Quoted text -
The underwater photography of Alexander James

Life, death and vanity.

“Still life” is surely one of the finest word couplings in the art historical vocabulary. It is a perfunctory and poetic term, making its meaning clear while leaving room for cerebral ping-pong. It makes you stew. The “still life” must, classically, refer to inanimate objects arranged for a portrait; a freshly cut cantaloupe spilling its seeds beside a dead pheasant. But stretched beyond the literal, the still life seems to scratch at the paradox of representation. What does any work of art do, if not stop time? And what has a work of art achieved, if it cannot make life from inorganic matter - inert smears of pigment, or light imprinted on paper?

The still life is often the foundation of a budding artistic practice – in childhood art classes we draw a bowl of fruit or a pile of tulips in the centre of the table. The model doesn’t move, it doesn’t change, but to succeed our still life must touch reality; we must preserve it. This mode of art-making has long been an exercise for study and skill development, a calm method for practise and improvement. The Italian Renaissance painters and later the Dutch Masters used the still life to show off – how sliver thin could they cut the line between reality and impersonation?

From this was born the Vanitas, a symbolist style of Dutch and Flemmish painting that sought to capture the temporality of earthy goods. Rendered from the biblical “Vanitas vanitatum, omnia vanitas” ("vanity of vanities, all is vanity"), here vanity took the connotation of the superficial, the ephemeral and the fleeting. More modern translations turned the phrase to "all is meaningless". Ticking clocks, human skulls, animal bones, bruised flower petals and tissue-like butterflies became the heavy handed symbols for the delicacy of life. The Vanitas tableau was defined by a meticulous brand of hyper-reality, photorealistic light and shadow, draped cloth you could feel and red meat you could smell.

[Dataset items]
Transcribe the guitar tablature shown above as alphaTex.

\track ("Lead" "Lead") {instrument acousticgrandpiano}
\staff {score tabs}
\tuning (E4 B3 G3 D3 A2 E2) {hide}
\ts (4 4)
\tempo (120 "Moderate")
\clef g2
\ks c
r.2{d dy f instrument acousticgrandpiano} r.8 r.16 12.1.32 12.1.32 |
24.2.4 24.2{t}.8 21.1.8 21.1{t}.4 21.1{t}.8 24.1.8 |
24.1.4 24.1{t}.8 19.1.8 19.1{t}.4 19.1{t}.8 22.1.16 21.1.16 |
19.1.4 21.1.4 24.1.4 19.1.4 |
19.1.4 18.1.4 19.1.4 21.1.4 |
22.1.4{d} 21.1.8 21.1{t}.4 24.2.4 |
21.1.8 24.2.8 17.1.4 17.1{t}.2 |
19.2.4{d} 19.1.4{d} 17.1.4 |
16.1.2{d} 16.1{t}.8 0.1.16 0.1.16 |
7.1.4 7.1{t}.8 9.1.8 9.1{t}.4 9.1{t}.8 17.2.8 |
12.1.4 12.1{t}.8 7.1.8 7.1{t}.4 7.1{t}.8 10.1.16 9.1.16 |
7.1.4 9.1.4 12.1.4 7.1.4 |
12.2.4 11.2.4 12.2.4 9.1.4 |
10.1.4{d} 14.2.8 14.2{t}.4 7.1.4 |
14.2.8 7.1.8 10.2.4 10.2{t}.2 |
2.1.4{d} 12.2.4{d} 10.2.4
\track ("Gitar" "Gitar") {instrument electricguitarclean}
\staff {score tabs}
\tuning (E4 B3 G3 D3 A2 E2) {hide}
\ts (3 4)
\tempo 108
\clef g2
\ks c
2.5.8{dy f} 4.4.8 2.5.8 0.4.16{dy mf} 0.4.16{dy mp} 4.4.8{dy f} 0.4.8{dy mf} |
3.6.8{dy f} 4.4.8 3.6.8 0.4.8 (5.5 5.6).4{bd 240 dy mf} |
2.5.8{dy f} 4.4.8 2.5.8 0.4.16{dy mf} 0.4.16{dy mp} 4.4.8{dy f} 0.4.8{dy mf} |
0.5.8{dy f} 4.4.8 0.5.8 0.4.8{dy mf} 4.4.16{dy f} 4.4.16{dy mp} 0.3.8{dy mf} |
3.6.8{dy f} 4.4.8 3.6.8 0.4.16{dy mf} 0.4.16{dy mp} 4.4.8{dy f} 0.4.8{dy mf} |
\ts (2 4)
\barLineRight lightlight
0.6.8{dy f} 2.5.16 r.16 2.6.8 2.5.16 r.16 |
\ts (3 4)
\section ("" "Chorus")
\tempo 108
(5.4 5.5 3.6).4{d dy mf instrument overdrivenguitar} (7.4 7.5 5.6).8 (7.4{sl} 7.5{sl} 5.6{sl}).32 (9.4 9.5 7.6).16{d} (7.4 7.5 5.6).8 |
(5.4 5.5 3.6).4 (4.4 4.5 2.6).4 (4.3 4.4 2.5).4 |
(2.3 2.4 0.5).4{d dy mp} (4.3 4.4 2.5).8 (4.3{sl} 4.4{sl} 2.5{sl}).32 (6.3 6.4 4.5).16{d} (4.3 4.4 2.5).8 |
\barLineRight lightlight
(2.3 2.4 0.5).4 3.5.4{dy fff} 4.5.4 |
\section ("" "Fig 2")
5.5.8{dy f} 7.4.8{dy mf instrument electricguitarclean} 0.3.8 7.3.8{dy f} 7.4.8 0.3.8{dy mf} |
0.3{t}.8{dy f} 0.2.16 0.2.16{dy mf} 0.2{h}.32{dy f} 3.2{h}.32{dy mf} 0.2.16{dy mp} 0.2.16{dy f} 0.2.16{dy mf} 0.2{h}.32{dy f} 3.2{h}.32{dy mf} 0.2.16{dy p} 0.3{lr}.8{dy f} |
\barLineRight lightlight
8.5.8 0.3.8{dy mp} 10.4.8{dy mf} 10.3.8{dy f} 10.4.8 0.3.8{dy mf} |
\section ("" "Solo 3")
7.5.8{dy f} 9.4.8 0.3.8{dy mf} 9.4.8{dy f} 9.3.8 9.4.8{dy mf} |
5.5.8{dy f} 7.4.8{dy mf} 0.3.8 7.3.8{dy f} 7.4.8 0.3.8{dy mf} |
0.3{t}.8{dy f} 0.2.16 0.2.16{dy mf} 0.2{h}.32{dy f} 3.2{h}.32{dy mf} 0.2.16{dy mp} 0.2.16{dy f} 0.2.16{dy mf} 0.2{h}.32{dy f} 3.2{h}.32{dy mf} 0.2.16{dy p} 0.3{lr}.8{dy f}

Work instructions -
a) Write out the whole essay on still life and the Vanitas word for word, with nothing changed.
b) Pull out every line of the records that contains the string "track". Match its letter case.

Answer set -
a)
The underwater photography of Alexander James

Life, death and vanity.

“Still life” is surely one of the finest word couplings in the art historical vocabulary. It is a perfunctory and poetic term, making its meaning clear while leaving room for cerebral ping-pong. It makes you stew. The “still life” must, classically, refer to inanimate objects arranged for a portrait; a freshly cut cantaloupe spilling its seeds beside a dead pheasant. But stretched beyond the literal, the still life seems to scratch at the paradox of representation. What does any work of art do, if not stop time? And what has a work of art achieved, if it cannot make life from inorganic matter - inert smears of pigment, or light imprinted on paper?

The still life is often the foundation of a budding artistic practice – in childhood art classes we draw a bowl of fruit or a pile of tulips in the centre of the table. The model doesn’t move, it doesn’t change, but to succeed our still life must touch reality; we must preserve it. This mode of art-making has long been an exercise for study and skill development, a calm method for practise and improvement. The Italian Renaissance painters and later the Dutch Masters used the still life to show off – how sliver thin could they cut the line between reality and impersonation?

From this was born the Vanitas, a symbolist style of Dutch and Flemmish painting that sought to capture the temporality of earthy goods. Rendered from the biblical “Vanitas vanitatum, omnia vanitas” ("vanity of vanities, all is vanity"), here vanity took the connotation of the superficial, the ephemeral and the fleeting. More modern translations turned the phrase to "all is meaningless". Ticking clocks, human skulls, animal bones, bruised flower petals and tissue-like butterflies became the heavy handed symbols for the delicacy of life. The Vanitas tableau was defined by a meticulous brand of hyper-reality, photorealistic light and shadow, draped cloth you could feel and red meat you could smell.

b)
\track ("Lead" "Lead") {instrument acousticgrandpiano}
\track ("Gitar" "Gitar") {instrument electricguitarclean}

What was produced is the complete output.